To the outside world, this conversion process is completely hidden.

You can also create more classes to encapsulate related entities. For example, each post will have related comments so I can repeat the process of collecting these related items:

def comments
  @doc.xpath('wp:comment').collect { |comment| Comment.new(comment) }
end

Now I can deal with the comment specific formatting in it’s own object.

Importing the data

Finally back in the wordpress.rake task we can deal with the actual importing process.

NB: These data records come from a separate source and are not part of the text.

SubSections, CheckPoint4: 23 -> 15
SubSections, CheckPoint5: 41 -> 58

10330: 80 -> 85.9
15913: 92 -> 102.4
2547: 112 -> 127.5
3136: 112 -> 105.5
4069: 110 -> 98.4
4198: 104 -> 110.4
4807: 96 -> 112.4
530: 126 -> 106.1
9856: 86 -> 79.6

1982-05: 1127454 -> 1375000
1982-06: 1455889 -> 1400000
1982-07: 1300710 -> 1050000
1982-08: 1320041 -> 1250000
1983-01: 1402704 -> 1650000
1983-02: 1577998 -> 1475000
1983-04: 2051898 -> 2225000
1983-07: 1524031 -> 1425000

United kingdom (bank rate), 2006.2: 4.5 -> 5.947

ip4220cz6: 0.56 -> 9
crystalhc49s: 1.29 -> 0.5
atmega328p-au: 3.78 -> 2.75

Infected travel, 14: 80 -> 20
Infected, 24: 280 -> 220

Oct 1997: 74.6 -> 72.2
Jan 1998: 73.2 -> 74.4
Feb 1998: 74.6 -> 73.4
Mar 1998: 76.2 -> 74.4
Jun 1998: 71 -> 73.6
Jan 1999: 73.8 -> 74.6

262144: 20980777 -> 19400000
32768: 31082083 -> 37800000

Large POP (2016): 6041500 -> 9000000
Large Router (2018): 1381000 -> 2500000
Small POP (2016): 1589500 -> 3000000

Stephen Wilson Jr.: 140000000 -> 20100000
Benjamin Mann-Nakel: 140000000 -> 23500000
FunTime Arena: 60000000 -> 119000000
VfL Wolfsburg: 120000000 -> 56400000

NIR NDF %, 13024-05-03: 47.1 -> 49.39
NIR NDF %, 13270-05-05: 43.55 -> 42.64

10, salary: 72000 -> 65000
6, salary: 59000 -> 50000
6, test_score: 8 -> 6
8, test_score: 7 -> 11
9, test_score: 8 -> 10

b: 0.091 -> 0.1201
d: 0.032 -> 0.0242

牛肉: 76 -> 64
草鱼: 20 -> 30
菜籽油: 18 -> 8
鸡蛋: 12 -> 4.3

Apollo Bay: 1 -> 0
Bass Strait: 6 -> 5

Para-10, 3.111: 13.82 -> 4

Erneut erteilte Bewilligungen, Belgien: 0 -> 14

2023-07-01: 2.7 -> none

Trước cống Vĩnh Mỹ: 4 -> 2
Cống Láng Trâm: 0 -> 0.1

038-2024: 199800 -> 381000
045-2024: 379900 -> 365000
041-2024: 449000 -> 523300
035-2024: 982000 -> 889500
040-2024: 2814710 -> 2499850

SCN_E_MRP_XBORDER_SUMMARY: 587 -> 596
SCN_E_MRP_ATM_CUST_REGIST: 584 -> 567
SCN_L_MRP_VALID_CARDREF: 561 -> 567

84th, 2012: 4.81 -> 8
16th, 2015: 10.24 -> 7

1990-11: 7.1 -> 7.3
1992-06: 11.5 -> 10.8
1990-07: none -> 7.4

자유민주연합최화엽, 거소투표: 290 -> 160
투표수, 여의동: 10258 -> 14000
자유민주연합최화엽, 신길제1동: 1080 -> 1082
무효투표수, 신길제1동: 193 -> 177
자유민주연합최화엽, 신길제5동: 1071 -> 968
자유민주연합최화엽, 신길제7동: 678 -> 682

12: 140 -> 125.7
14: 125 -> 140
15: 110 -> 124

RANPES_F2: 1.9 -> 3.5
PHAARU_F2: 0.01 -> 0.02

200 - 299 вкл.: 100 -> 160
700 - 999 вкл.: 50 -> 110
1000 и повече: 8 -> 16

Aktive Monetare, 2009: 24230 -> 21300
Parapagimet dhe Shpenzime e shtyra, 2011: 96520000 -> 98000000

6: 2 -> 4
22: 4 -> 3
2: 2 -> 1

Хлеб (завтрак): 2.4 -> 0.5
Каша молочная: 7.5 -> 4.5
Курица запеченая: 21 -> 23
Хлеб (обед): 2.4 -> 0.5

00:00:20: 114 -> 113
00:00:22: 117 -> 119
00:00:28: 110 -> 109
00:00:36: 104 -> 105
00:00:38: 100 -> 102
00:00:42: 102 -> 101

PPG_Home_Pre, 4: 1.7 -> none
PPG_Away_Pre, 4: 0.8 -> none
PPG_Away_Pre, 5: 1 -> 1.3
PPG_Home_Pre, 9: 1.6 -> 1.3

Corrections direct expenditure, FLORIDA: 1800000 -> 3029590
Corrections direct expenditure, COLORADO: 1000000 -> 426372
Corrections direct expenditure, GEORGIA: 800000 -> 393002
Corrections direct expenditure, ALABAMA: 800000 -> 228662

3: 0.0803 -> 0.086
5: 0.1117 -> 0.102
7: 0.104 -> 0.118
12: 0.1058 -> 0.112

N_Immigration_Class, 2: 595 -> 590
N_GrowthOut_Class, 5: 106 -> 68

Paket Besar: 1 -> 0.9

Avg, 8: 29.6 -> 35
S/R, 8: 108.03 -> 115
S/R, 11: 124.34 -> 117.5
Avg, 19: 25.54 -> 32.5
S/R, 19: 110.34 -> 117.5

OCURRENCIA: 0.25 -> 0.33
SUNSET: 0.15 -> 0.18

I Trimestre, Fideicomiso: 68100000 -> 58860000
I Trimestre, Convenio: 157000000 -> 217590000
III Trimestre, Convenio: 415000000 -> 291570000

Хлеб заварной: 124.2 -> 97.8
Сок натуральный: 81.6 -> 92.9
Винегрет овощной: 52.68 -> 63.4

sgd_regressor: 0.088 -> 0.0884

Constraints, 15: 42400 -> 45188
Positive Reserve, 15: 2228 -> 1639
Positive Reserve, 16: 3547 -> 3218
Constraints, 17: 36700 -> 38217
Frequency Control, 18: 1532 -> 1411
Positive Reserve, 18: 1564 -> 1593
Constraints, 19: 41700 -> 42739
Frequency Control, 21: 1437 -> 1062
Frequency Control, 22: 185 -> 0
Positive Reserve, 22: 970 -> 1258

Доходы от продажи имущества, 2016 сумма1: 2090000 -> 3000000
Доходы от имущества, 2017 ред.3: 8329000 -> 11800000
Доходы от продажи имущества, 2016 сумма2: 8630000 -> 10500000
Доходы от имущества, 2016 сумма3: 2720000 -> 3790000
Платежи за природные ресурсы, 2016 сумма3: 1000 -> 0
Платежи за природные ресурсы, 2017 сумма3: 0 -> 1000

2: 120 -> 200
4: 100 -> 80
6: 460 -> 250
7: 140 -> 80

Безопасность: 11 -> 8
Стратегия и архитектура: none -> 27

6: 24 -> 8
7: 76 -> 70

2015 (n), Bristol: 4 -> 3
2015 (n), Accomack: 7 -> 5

This will basically mean taking each object from the WordPress data export and creating new Active Record objects and relations.

namespace :wordpress do
  desc 'Import WordPress data'
  task import: :environment do
    # Get the WordPress data
    data = WordPress::Data.new

    # Import the posts
    data.posts.each do |data|
      article = Article.new
      article.title = data.title

      # etc
      article.save!
    end
  end
end

The structure I’ve decided on for my CMS is more complicated than a regular blog and so this provides a nice opportunity to create the object graph for each article. That is something I definitely could not of done if I had used a general purpose solution.

Conclusion

In today’s tutorial we’ve covered a couple of interesting areas of Ruby development including creating Rake tasks as well as the very useful Nokogiri gem.

By encapsulating each chunk of data from the WordPress export as a class we can deal with whatever conversion details we require.

Although there are many existing solutions for migrating data from a WordPress blog, none of them came close to satisfying my requirements.

Hopefully if you are looking to do the same, you can use these last two posts as a foundation for building what you need.